**SUPPLIED RECORDS**

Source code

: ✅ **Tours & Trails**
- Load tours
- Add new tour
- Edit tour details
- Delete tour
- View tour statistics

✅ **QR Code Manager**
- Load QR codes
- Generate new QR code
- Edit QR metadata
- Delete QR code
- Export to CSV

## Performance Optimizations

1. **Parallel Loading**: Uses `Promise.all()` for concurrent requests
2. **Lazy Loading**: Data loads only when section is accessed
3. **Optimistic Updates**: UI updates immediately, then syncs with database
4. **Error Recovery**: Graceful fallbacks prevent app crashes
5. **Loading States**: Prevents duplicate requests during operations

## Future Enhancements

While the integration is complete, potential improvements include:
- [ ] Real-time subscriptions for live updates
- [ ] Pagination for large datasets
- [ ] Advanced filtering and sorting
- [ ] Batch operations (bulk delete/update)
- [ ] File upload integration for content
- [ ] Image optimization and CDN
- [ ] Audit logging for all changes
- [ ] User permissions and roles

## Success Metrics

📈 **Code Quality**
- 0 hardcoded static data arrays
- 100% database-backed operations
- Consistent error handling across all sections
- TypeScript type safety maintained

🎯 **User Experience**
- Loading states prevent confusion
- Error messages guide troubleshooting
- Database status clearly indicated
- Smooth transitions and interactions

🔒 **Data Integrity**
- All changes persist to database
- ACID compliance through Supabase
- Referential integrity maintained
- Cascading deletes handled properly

**TASK INSTRUCTIONS**
Starting from the line that contains "- Referential integrity maintained", reproduce each line of the data exactly through the last one.

**RESPONSE BOX**
- Referential integrity maintained
- Cascading deletes handled properly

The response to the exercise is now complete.